ASE Technology stock drops 4% ahead of results — what to watch for 3711.TW and NYSE:ASX

Taipei, Feb 2, 2026, 08:05 (GMT+8) — Premarket

  • ASE Technology’s shares dropped in the previous session, keeping the stock under its 52-week high as the week begins.
  • With quarterly results due later this week, focus turns to demand for advanced chip packaging and profit margins.
  • The U.S.-listed ADR followed the same trend during the most recent New York session.

Shares of ASE Technology Holding Co., Ltd. (3711.TW) are set to open Monday in Taiwan after dropping 4.19% to NT$297 in the previous session. About 25.9 million shares changed hands. The stock is still below its 52-week peak of NT$317.50.

Timing is crucial as quarterly results drop later this week, with investors eager for clues on near-term demand and how management plans to approach 2026 spending. The report is scheduled for Feb. 5.

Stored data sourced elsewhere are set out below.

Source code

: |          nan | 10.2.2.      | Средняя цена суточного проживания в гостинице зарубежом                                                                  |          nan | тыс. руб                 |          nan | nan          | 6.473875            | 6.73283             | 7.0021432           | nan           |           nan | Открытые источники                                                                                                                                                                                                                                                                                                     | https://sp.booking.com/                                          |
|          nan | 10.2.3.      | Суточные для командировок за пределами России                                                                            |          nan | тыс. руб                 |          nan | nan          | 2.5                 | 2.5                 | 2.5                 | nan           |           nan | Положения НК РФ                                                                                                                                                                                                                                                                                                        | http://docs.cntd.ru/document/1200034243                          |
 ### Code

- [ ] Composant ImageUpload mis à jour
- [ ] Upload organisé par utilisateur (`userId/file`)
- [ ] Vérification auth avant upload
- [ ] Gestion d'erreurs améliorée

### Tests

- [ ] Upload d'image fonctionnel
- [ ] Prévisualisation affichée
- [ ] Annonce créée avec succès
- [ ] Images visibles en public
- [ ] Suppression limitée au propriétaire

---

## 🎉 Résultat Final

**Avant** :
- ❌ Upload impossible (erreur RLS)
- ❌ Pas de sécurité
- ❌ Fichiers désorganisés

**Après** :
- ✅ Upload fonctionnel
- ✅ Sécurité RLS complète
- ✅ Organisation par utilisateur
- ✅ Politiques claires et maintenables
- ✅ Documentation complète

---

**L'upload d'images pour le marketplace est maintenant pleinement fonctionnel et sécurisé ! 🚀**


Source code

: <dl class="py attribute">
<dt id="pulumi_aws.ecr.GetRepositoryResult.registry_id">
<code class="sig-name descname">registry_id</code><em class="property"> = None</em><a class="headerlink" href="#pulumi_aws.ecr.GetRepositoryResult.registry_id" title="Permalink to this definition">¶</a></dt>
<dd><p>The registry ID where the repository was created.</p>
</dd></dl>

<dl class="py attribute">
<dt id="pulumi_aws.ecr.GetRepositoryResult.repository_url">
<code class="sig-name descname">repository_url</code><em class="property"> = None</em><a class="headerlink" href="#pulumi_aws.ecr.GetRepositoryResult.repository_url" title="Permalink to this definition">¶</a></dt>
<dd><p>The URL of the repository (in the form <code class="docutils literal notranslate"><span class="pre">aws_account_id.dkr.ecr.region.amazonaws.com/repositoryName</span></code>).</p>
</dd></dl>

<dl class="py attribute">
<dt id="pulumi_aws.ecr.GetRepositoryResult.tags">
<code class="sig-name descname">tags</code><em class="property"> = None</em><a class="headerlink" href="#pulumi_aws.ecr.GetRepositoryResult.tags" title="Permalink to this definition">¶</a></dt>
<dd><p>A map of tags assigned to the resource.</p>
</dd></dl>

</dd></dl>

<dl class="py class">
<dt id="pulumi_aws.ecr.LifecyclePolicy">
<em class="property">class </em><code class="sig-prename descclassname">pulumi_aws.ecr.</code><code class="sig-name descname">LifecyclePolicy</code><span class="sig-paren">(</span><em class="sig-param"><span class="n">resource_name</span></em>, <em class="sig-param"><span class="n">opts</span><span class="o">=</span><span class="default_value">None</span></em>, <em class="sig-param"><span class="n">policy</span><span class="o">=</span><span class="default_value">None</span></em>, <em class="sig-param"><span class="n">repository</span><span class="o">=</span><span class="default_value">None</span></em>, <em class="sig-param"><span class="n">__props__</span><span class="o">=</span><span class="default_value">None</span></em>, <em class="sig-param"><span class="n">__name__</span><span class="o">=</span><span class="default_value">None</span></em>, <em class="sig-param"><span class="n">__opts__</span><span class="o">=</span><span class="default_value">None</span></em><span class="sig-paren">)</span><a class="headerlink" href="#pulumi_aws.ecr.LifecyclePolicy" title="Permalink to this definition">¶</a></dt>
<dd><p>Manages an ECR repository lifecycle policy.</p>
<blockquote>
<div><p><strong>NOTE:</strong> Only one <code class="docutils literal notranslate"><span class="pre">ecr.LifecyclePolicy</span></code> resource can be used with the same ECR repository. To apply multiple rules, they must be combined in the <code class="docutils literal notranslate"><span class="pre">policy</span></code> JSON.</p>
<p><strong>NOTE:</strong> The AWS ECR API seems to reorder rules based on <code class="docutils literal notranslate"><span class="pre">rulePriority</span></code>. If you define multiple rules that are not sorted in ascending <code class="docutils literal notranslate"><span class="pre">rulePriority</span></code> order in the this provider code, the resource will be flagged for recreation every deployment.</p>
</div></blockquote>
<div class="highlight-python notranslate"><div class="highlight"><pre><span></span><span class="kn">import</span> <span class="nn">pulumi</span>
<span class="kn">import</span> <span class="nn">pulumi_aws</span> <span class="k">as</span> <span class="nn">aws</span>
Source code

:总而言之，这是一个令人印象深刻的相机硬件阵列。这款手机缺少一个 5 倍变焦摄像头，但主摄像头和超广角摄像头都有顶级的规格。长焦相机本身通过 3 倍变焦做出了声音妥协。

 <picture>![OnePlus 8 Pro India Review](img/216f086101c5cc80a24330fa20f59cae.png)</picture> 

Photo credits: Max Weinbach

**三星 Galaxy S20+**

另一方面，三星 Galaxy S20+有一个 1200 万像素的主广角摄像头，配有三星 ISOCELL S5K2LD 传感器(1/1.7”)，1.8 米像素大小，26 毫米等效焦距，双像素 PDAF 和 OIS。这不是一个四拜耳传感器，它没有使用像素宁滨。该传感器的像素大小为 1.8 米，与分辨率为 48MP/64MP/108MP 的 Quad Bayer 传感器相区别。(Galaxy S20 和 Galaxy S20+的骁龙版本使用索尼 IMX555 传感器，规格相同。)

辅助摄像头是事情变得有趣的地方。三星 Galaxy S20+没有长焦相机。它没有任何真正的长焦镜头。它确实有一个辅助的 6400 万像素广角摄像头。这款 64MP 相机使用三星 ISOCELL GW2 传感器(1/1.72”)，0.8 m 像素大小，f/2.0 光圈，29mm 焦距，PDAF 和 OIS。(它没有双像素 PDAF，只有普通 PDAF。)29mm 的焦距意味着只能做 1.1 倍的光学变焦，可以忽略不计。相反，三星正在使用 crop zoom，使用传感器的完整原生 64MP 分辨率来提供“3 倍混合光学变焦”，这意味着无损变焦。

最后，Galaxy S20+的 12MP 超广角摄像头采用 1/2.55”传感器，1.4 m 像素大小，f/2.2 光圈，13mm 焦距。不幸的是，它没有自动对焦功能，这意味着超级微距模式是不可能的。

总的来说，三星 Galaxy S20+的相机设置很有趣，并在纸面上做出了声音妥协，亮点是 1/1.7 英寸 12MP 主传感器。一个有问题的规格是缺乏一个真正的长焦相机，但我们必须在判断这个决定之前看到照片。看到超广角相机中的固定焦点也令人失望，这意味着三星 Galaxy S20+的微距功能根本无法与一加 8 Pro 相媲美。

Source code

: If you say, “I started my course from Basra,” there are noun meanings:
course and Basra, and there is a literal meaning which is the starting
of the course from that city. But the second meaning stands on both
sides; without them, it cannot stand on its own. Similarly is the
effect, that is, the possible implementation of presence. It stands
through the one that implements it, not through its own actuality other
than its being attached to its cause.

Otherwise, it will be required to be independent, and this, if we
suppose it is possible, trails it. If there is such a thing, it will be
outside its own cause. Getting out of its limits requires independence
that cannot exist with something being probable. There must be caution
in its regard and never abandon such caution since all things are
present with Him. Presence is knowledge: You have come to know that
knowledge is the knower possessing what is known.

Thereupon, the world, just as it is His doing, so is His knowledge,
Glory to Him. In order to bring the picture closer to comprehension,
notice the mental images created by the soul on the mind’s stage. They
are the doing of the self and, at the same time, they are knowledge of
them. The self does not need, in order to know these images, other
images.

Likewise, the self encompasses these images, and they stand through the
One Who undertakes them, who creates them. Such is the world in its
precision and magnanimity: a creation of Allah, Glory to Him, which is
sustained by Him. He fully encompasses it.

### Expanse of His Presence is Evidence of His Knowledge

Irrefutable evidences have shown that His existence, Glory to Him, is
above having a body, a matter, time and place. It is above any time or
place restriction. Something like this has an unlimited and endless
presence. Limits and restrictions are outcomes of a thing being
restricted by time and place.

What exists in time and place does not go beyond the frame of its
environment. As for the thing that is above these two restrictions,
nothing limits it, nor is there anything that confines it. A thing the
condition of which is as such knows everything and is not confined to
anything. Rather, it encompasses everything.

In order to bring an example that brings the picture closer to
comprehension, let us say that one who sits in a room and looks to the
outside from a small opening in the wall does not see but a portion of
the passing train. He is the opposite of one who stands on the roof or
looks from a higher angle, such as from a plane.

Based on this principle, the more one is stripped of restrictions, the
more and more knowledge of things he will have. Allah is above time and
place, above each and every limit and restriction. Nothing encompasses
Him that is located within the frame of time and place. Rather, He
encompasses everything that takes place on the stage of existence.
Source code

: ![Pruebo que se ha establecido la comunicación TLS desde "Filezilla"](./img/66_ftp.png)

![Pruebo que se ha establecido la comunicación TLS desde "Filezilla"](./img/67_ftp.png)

Traders are zeroing in on “advanced packaging” — the process that links and encloses chips before they end up in servers, phones, and cars. It’s not as flashy as chip design, but it plays a crucial role in determining a processor’s speed and power consumption, particularly in top-tier systems.

ASE’s American depositary receipts (ASX) in the U.S. dipped to $18.98, sliding nearly 4% from the previous close. Trading volume hit around 9.5 million shares during the session.

The immediate concerns are straightforward but harsh: is factory utilisation climbing, are customers delaying orders, and can the company control costs while expanding capacity? Any hint of margin squeeze could hit the stock sharply.

ASE operates a packaging-and-testing business alongside an electronics manufacturing services division. This combination can stabilize revenue but also complicates the narrative when demand shifts unevenly across end markets.

Companies like Amkor Technology and JCET Group, also players in outsourced chip assembly and testing, have been influencing the sector with their remarks on shifts in customer demand. ASE’s guidance, therefore, serves as a wider indicator beyond just its own performance.

But risks remain. A drop in data-centre spending, a weaker bounce in consumer electronics, or stiffer price competition could all pressure volume and pricing simultaneously. Capital spending also swings the pendulum: invest too little and you risk losing market share; spend too much and cash flow tightens up.

Looking ahead, the key event is the company’s quarterly earnings report and briefing due around Feb. 5. Investors will be focused on details about advanced packaging growth, capital expenditure plans, and any shifts in customer ordering behavior.